-- Work to be completed --
The records below are to be transcribed exactly, with the pictures removed.

-- Source information --
————

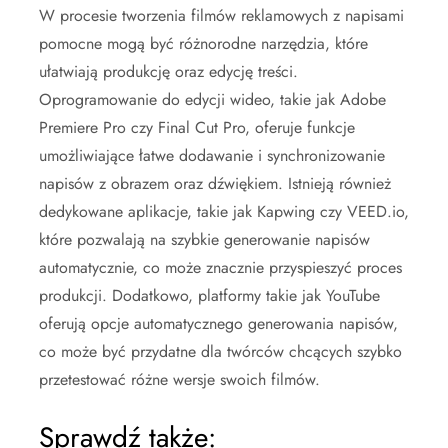
W procesie tworzenia filmów reklamowych z napisami
pomocne mogą być różnorodne narzędzia, które
ułatwiają produkcję oraz edycję treści.
Oprogramowanie do edycji wideo, takie jak Adobe
Premiere Pro czy Final Cut Pro, oferuje funkcje
umożliwiające łatwe dodawanie i synchronizowanie
napisów z obrazem oraz dźwiękiem. Istnieją również
dedykowane aplikacje, takie jak Kapwing czy VEED.io,
które pozwalają na szybkie generowanie napisów
automatycznie, co może znacznie przyspieszyć proces
produkcji. Dodatkowo, platformy takie jak YouTube
oferują opcje automatycznego generowania napisów,
co może być przydatne dla twórców chcących szybko
przetestować różne wersje swoich filmów.
Sprawdź także:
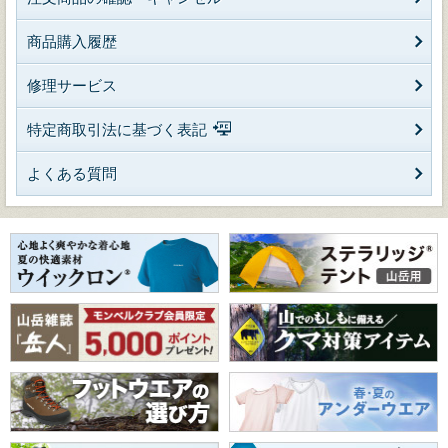
商品購入履歴
修理サービス
特定商取引法に基づく表記
よくある質問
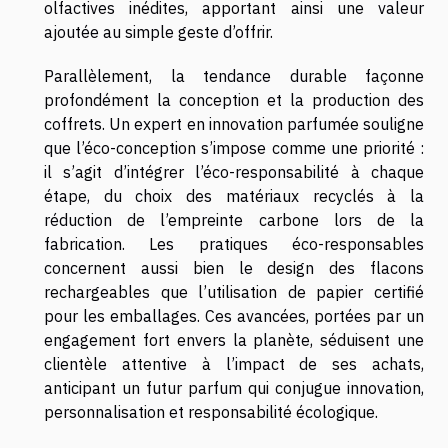
olfactives inédites, apportant ainsi une valeur
ajoutée au simple geste d’offrir.
Parallèlement, la tendance durable façonne
profondément la conception et la production des
coffrets. Un expert en innovation parfumée souligne
que l’éco-conception s’impose comme une priorité :
il s’agit d’intégrer l’éco-responsabilité à chaque
étape, du choix des matériaux recyclés à la
réduction de l’empreinte carbone lors de la
fabrication. Les pratiques éco-responsables
concernent aussi bien le design des flacons
rechargeables que l’utilisation de papier certifié
pour les emballages. Ces avancées, portées par un
engagement fort envers la planète, séduisent une
clientèle attentive à l’impact de ses achats,
anticipant un futur parfum qui conjugue innovation,
personnalisation et responsabilité écologique.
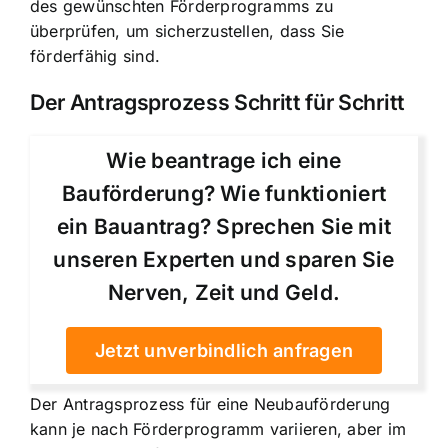
des gewünschten Förderprogramms zu
überprüfen, um sicherzustellen, dass Sie
förderfähig sind.
Der Antragsprozess Schritt für Schritt
Wie beantrage ich eine
Bauförderung? Wie funktioniert
ein Bauantrag? Sprechen Sie mit
unseren Experten und sparen Sie
Nerven, Zeit und Geld.
Jetzt unverbindlich anfragen
Der Antragsprozess für eine Neubauförderung
kann je nach Förderprogramm variieren, aber im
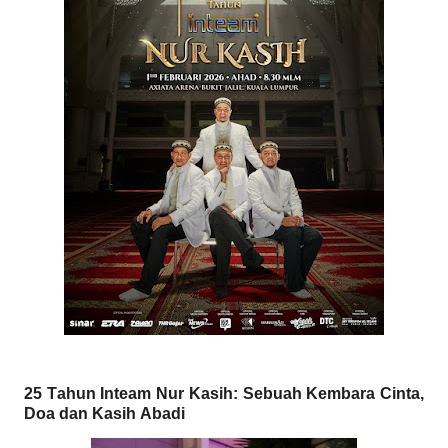
25 Tahun Inteam Nur Kasih: Sebuah Kembara Cinta,
Doa dan Kasih Abadi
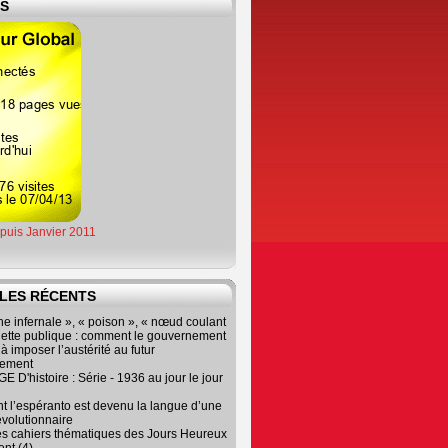
ES
epuis Janvier 2011
LES RÉCENTS
e infernale », « poison », « nœud coulant
dette publique : comment le gouvernement
à imposer l’austérité au futur
nement
 D'histoire : Série - 1936 au jour le jour
 l’espéranto est devenu la langue d’une
évolutionnaire
es cahiers thématiques des Jours Heureux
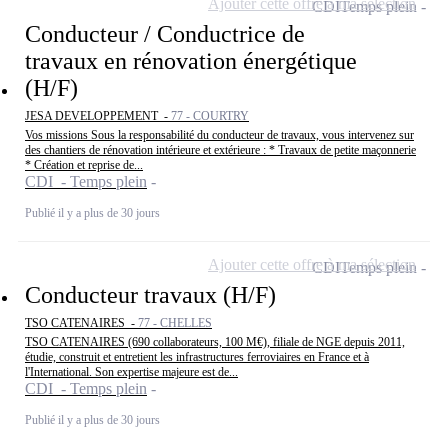
Ajouter cette offre à ma sélection
CDI
Temps plein
Conducteur / Conductrice de
travaux en rénovation énergétique
(H/F)
JESA DEVELOPPEMENT -
77 - COURTRY
Vos missions Sous la responsabilité du conducteur de travaux, vous intervenez sur
des chantiers de rénovation intérieure et extérieure : * Travaux de petite maçonnerie
* Création et reprise de...
CDI - Temps plein
Publié il y a plus de 30 jours
Ajouter cette offre à ma sélection
CDI
Temps plein
Conducteur travaux (H/F)
TSO CATENAIRES -
77 - CHELLES
TSO CATENAIRES (690 collaborateurs, 100 M€), filiale de NGE depuis 2011,
étudie, construit et entretient les infrastructures ferroviaires en France et à
l'International. Son expertise majeure est de...
CDI - Temps plein
Publié il y a plus de 30 jours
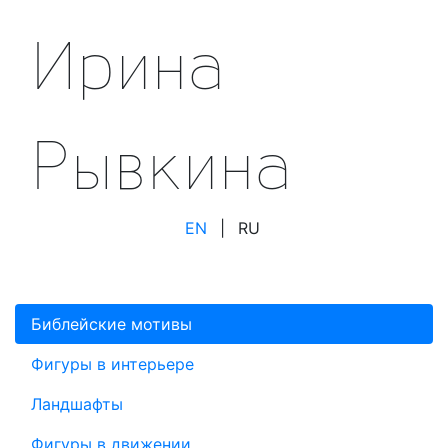
Ирина
Рывкина
EN
|
RU
Библейские мотивы
Фигуры в интерьере
Ландшафты
Фигуры в движении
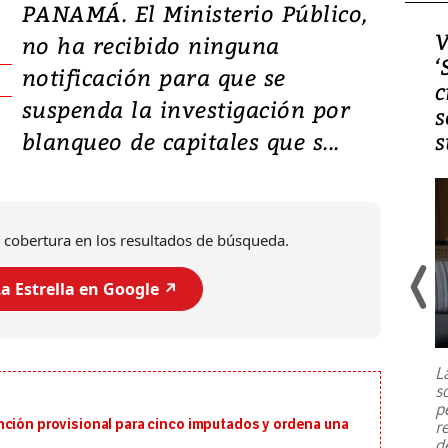
PANAMÁ. El Ministerio Público,
Video, Japón: Terremoto
V
no ha recibido ninguna
deja heridos y graves
‘
notificación para que se
daños en Kumamoto
c
suspenda la investigación por
s
blanqueo de capitales que s...
s
 cobertura en los resultados de búsqueda.
a Estrella en Google ↗️
Un fuerte terremoto de magnitud
7,1 se registró este martes 28 de
julio en la prefectura de Kumamoto,
L
al sur de Japón, provocando una
s
emergencia de gran
...
p
nción provisional para cinco imputados y ordena una
r
d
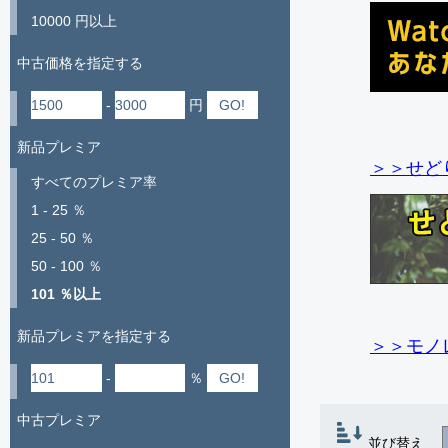
10000 円以上
中古価格を指定する
-
円
新品プレミア
＞＞せど
すべてのプレミア率
1 - 25 ％
25 - 50 ％
50 - 100 ％
101 ％以上
新品プレミアを指定する
＞＞モノ
-
％
中古プレミア
並び替え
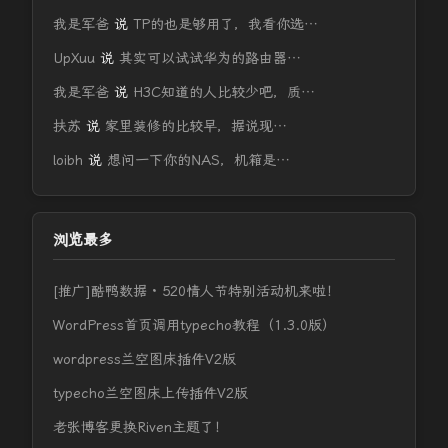
我是军爸
说
TP的也是够用了，我看你选…
UpXuu
说
其实可以试试华为的路由器…
我是军爸
说
H3C知道的人比较少吧，质…
扶苏
说
家里装修的比较早，据说现…
loibh
说
想问一下你的NAS，机箱是…
浏览最多
[推广]酷鸭数据 · 520情人节特别活动机来啦！
WordPress首页调用typecho教程（1.3.0版）
wordpress兰空图床插件V2版
typecho兰空图床上传插件V2版
老张博客更换Riven主题了！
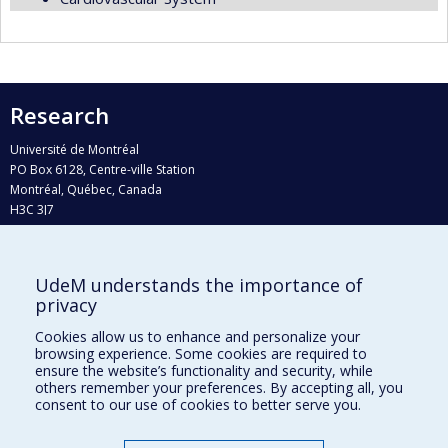
Research
Université de Montréal
PO Box 6128, Centre-ville Station
Montréal, Québec, Canada
H3C 3J7
Phone : 514 343-6111, #38492
E-mail :
recherche@umontreal.ca
UdeM understands the importance of
privacy
Who does what?
Find us
Cookies allow us to enhance and personalize your
browsing experience. Some cookies are required to
Site map
ensure the website’s functionality and security, while
others remember your preferences. By accepting all, you
Accessibility
consent to our use of cookies to better serve you.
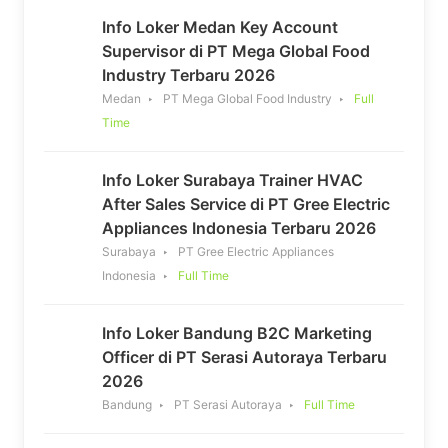
Info Loker Medan Key Account
Supervisor di PT Mega Global Food
Industry Terbaru 2026
Medan
PT Mega Global Food Industry
Full
Time
Info Loker Surabaya Trainer HVAC
After Sales Service di PT Gree Electric
Appliances Indonesia Terbaru 2026
Surabaya
PT Gree Electric Appliances
Indonesia
Full Time
Info Loker Bandung B2C Marketing
Officer di PT Serasi Autoraya Terbaru
2026
Bandung
PT Serasi Autoraya
Full Time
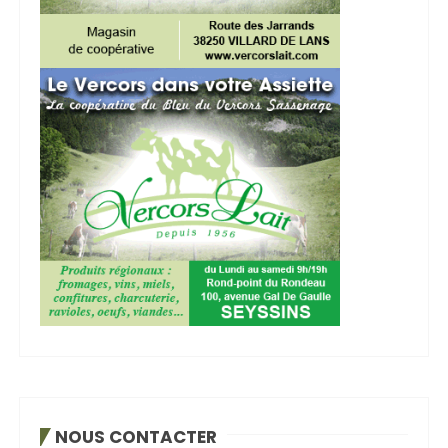
NOUS CONTACTER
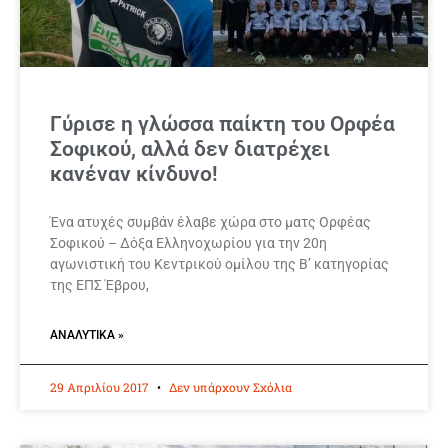
Γύρισε η γλώσσα παίκτη του Ορφέα
Σοφικού, αλλά δεν διατρέχει
κανέναν κίνδυνο!
Ένα ατυχές συμβάν έλαβε χώρα στο ματς Ορφέας
Σοφικού – Δόξα Ελληνοχωρίου για την 20η
αγωνιστική του Κεντρικού ομίλου της Β’ κατηγορίας
της ΕΠΣ Έβρου,
ΑΝΑΛΥΤΙΚΆ »
29 Απριλίου 2017
Δεν υπάρχουν Σχόλια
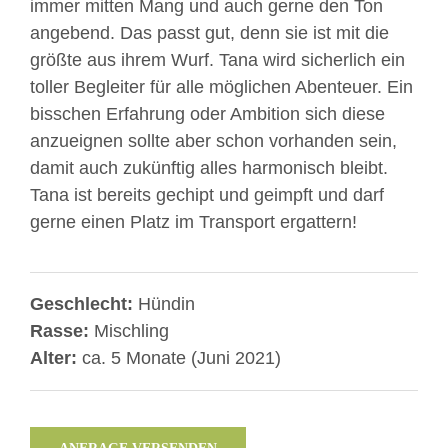
immer mitten Mang und auch gerne den Ton
angebend. Das passt gut, denn sie ist mit die
größte aus ihrem Wurf. Tana wird sicherlich ein
toller Begleiter für alle möglichen Abenteuer. Ein
bisschen Erfahrung oder Ambition sich diese
anzueignen sollte aber schon vorhanden sein,
damit auch zukünftig alles harmonisch bleibt.
Tana ist bereits gechipt und geimpft und darf
gerne einen Platz im Transport ergattern!
Geschlecht:
Hündin
Rasse:
Mischling
Alter:
ca. 5 Monate (Juni 2021)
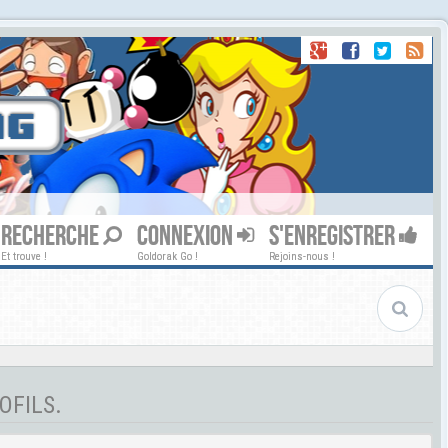
RECHERCHE
CONNEXION
S'ENREGISTRER
Et trouve !
Goldorak Go !
Rejoins-nous !
OFILS.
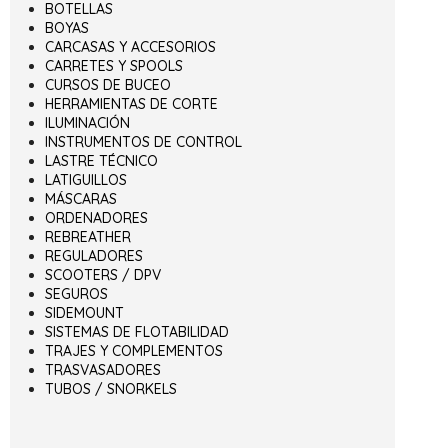
BOTELLAS
BOYAS
CARCASAS Y ACCESORIOS
CARRETES Y SPOOLS
CURSOS DE BUCEO
HERRAMIENTAS DE CORTE
ILUMINACIÓN
INSTRUMENTOS DE CONTROL
LASTRE TÉCNICO
LATIGUILLOS
MÁSCARAS
ORDENADORES
REBREATHER
REGULADORES
SCOOTERS / DPV
SEGUROS
SIDEMOUNT
SISTEMAS DE FLOTABILIDAD
TRAJES Y COMPLEMENTOS
TRASVASADORES
TUBOS / SNORKELS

————

-- Output below --
W procesie tworzenia filmów reklamowych z napisami
pomocne mogą być różnorodne narzędzia, które
ułatwiają produkcję oraz edycję treści.
Oprogramowanie do edycji wideo, takie jak Adobe
Premiere Pro czy Final Cut Pro, oferuje funkcje
umożliwiające łatwe dodawanie i synchronizowanie
napisów z obrazem oraz dźwiękiem. Istnieją również
dedykowane aplikacje, takie jak Kapwing czy VEED.io,
które pozwalają na szybkie generowanie napisów
automatycznie, co może znacznie przyspieszyć proces
produkcji. Dodatkowo, platformy takie jak YouTube
oferują opcje automatycznego generowania napisów,
co może być przydatne dla twórców chcących szybko
przetestować różne wersje swoich filmów.
Sprawdź także:
商品購入履歴
修理サービス
特定商取引法に基づく表記
よくある質問
olfactives inédites, apportant ainsi une valeur
ajoutée au simple geste d’offrir.
Parallèlement, la tendance durable façonne
profondément la conception et la production des
coffrets. Un expert en innovation parfumée souligne
que l’éco-conception s’impose comme une priorité :
il s’agit d’intégrer l’éco-responsabilité à chaque
étape, du choix des matériaux recyclés à la
réduction de l’empreinte carbone lors de la
fabrication. Les pratiques éco-responsables
concernent aussi bien le design des flacons
rechargeables que l’utilisation de papier certifié
pour les emballages. Ces avancées, portées par un
engagement fort envers la planète, séduisent une
clientèle attentive à l’impact de ses achats,
anticipant un futur parfum qui conjugue innovation,
personnalisation et responsabilité écologique.
des gewünschten Förderprogramms zu
überprüfen, um sicherzustellen, dass Sie
förderfähig sind.
Der Antragsprozess Schritt für Schritt
Wie beantrage ich eine
Bauförderung? Wie funktioniert
ein Bauantrag? Sprechen Sie mit
unseren Experten und sparen Sie
Nerven, Zeit und Geld.
Jetzt unverbindlich anfragen
Der Antragsprozess für eine Neubauförderung
kann je nach Förderprogramm variieren, aber im
25 Tahun Inteam Nur Kasih: Sebuah Kembara Cinta,
Doa dan Kasih Abadi
ES
epuis Janvier 2011
LES RÉCENTS
e infernale », « poison », « nœud coulant
dette publique : comment le gouvernement
à imposer l’austérité au futur
nement
 D'histoire : Série - 1936 au jour le jour
 l’espéranto est devenu la langue d’une
évolutionnaire
es cahiers thématiques des Jours Heureux
Ajouter cette offre à ma sélection
CDI
Temps plein
Conducteur / Conductrice de
travaux en rénovation énergétique
(H/F)
JESA DEVELOPPEMENT -
77 - COURTRY
Vos missions Sous la responsabilité du conducteur de travaux, vous intervenez sur
des chantiers de rénovation intérieure et extérieure : * Travaux de petite maçonnerie
* Création et reprise de...
CDI - Temps plein
Publié il y a plus de 30 jours
Ajouter cette offre à ma sélection
CDI
Temps plein
Conducteur travaux (H/F)
TSO CATENAIRES -
77 - CHELLES
TSO CATENAIRES (690 collaborateurs, 100 M€), filiale de NGE depuis 2011,
étudie, construit et entretient les infrastructures ferroviaires en France et à
l'International. Son expertise majeure est de...
CDI - Temps plein
Publié il y a plus de 30 jours
Ирина
Рывкина
EN
|
RU
Библейские мотивы
Фигуры в интерьере
Ландшафты
Фигуры в движении
PANAMÁ. El Ministerio Público,
Video, Japón: Terremoto
V
no ha recibido ninguna
deja heridos y graves
‘
notificación para que se
daños en Kumamoto
c
suspenda la investigación por
s
blanqueo de capitales que s...
s
 cobertura en los resultados de búsqueda.
a Estrella en Google ↗️
Un fuerte terremoto de magnitud
7,1 se registró este martes 28 de
julio en la prefectura de Kumamoto,
L
al sur de Japón, provocando una
s
emergencia de gran
...
p
nción provisional para cinco imputados y ordena una
r
d
10000 円以上
中古価格を指定する
-
円
新品プレミア
＞＞せど
すべてのプレミア率
1 - 25 ％
25 - 50 ％
50 - 100 ％
101 ％以上
新品プレミアを指定する
＞＞モノ
-
％
中古プレミア
並び替え
我是军爸
说
TP的也是够用了，我看你选…
UpXuu
说
其实可以试试华为的路由器…
我是军爸
说
H3C知道的人比较少吧，质…
扶苏
说
家里装修的比较早，据说现…
loibh
说
想问一下你的NAS，机箱是…
浏览最多
[推广]酷鸭数据 · 520情人节特别活动机来啦！
WordPress首页调用typecho教程（1.3.0版）
wordpress兰空图床插件V2版
typecho兰空图床上传插件V2版
老张博客更换Riven主题了！
Research
Université de Montréal
PO Box 6128, Centre-ville Station
Montréal, Québec, Canada
H3C 3J7
Phone : 514 343-6111, #38492
E-mail :
recherche@umontreal.ca
UdeM understands the importance of
privacy
Who does what?
Find us
Cookies allow us to enhance and personalize your
browsing experience. Some cookies are required to
Site map
ensure the website’s functionality and security, while
others remember your preferences. By accepting all, you
Accessibility
consent to our use of cookies to better serve you.
Info Loker Medan Key Account
Supervisor di PT Mega Global Food
Industry Terbaru 2026
Medan
PT Mega Global Food Industry
Full
Time
Info Loker Surabaya Trainer HVAC
After Sales Service di PT Gree Electric
Appliances Indonesia Terbaru 2026
Surabaya
PT Gree Electric Appliances
Indonesia
Full Time
Info Loker Bandung B2C Marketing
Officer di PT Serasi Autoraya Terbaru
2026
Bandung
PT Serasi Autoraya
Full Time
NOUS CONTACTER
Γύρισε η γλώσσα παίκτη του Ορφέα
Σοφικού, αλλά δεν διατρέχει
κανέναν κίνδυνο!
Ένα ατυχές συμβάν έλαβε χώρα στο ματς Ορφέας
Σοφικού – Δόξα Ελληνοχωρίου για την 20η
αγωνιστική του Κεντρικού ομίλου της Β’ κατηγορίας
της ΕΠΣ Έβρου,
ΑΝΑΛΥΤΙΚΆ »
29 Απριλίου 2017
Δεν υπάρχουν Σχόλια
immer mitten Mang und auch gerne den Ton
angebend. Das passt gut, denn sie ist mit die
größte aus ihrem Wurf. Tana wird sicherlich ein
toller Begleiter für alle möglichen Abenteuer. Ein
bisschen Erfahrung oder Ambition sich diese
anzueignen sollte aber schon vorhanden sein,
damit auch zukünftig alles harmonisch bleibt.
Tana ist bereits gechipt und geimpft und darf
gerne einen Platz im Transport ergattern!
Geschlecht:
Hündin
Rasse:
Mischling
Alter:
ca. 5 Monate (Juni 2021)
RECHERCHE
CONNEXION
S'ENREGISTRER
Et trouve !
Goldorak Go !
Rejoins-nous !
OFILS.
BOTELLAS
BOYAS
CARCASAS Y ACCESORIOS
CARRETES Y SPOOLS
CURSOS DE BUCEO
HERRAMIENTAS DE CORTE
ILUMINACIÓN
INSTRUMENTOS DE CONTROL
LASTRE TÉCNICO
LATIGUILLOS
MÁSCARAS
ORDENADORES
REBREATHER
REGULADORES
SCOOTERS / DPV
SEGUROS
SIDEMOUNT
SISTEMAS DE FLOTABILIDAD
TRAJES Y COMPLEMENTOS
TRASVASADORES
TUBOS / SNORKELS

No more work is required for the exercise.